Early season surprises include Indiana, Houston and Seattle although Utah (5-5) is also playing better than expected. Coach Jerry Sloan has done a fine job dealing with the loss of both John Stockton and Karl Malone. The Jazz will always play hard and provide tough competition.
It’s still unlikely that Utah will make the playoffs with several young and emerging teams poised to move up in the standings. Memphis and Denver are also pleasant surprises at one game above .500 as the season begins. Both teams have young talent that can be expected to improve as the season progresses.
The biggest disappointment is Orlando (1-9), winning only the season opener in New York in overtime. Even with Tracy McGrady, the Magic have not shown an ability to finish games. Several times they have had late leads or been within a point or two with five minutes remaining, only to lose. Often it’s by margins that would suggest they were not in a competitive game.
Phoenix (3-6) is a disappointment following last season’s late run to make the playoffs. At 5-5, Minnesota might be considered a disappointment. However, considering the influx of several key players, it will take some time for things to mesh. If the Timberwolves are at or below .500 by the All Star break they would be considered a major disappointment.
Here’s a look at three games to be played over the weekend.
Rockets at Blazers (Fri): Portland has the talent to make the playoffs for a 22nd straight season and might be able to win an opening round series. Zach Randolph is a fine complement to Rasheed Wallace. Houston is also improved and playing well under new coach Jeff van Gundy. Steve Francis and Cuttino Mobley form a powerful scoring duo. This is a bad scheduling spot for Houston, which embarks on a five game road trip after having played just once at home a couple of days earlier. Portland just hosted a weary Miami team and should be the fresher team. PORTLAND.
Nuggets at Mavs (Sat): Denver is a young and improving team with rookie Carmelo Anthony and Andre Miller breathing life into this long dormant franchise. Dallas has a formidable collection of offensive talent but its weakness continues to be defense. Especially in the late stages of games as recent losses in Memphis and Toronto demonstrate. Denver will be more than happy to play the Dallas up-tempo pace. This might be the most entertaining game of the night. OVER.

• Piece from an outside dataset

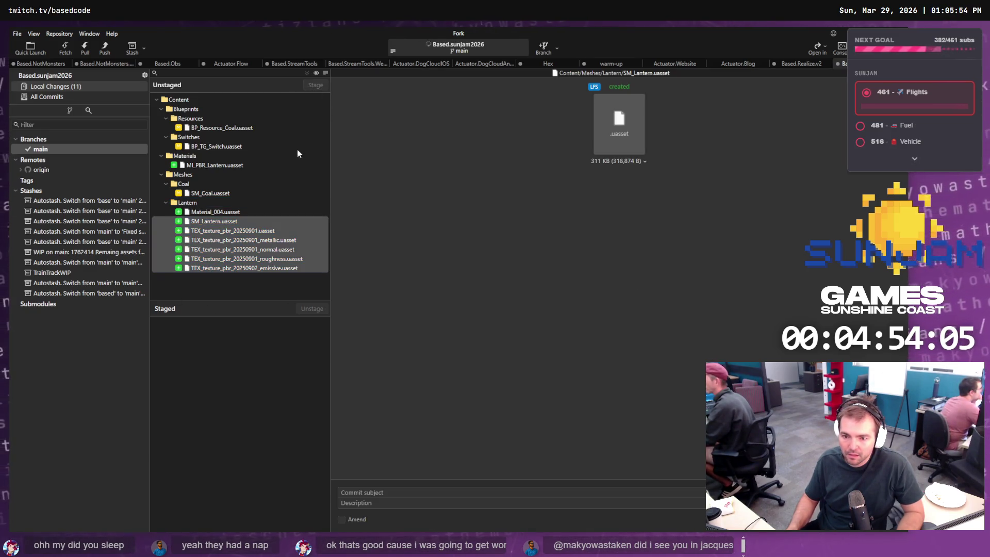
left_click(206, 166)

Hornets at Pistons (Sun): Baron Davis and David Wesley are providing the scoring punch for the Hornets while Detroit is being led by the duo of Chauncey Billups and Richard Hamilton. Despite the defensive reputations of coach Larry Brown of Detroit and Tim Floyd of New Orleans both teams are above the league average in points scored. Each club has been involved in more "over" contests than "unders." There should be value in betting for a high total, where the lines in games at Detroit have averaged below 180 thus. OVER.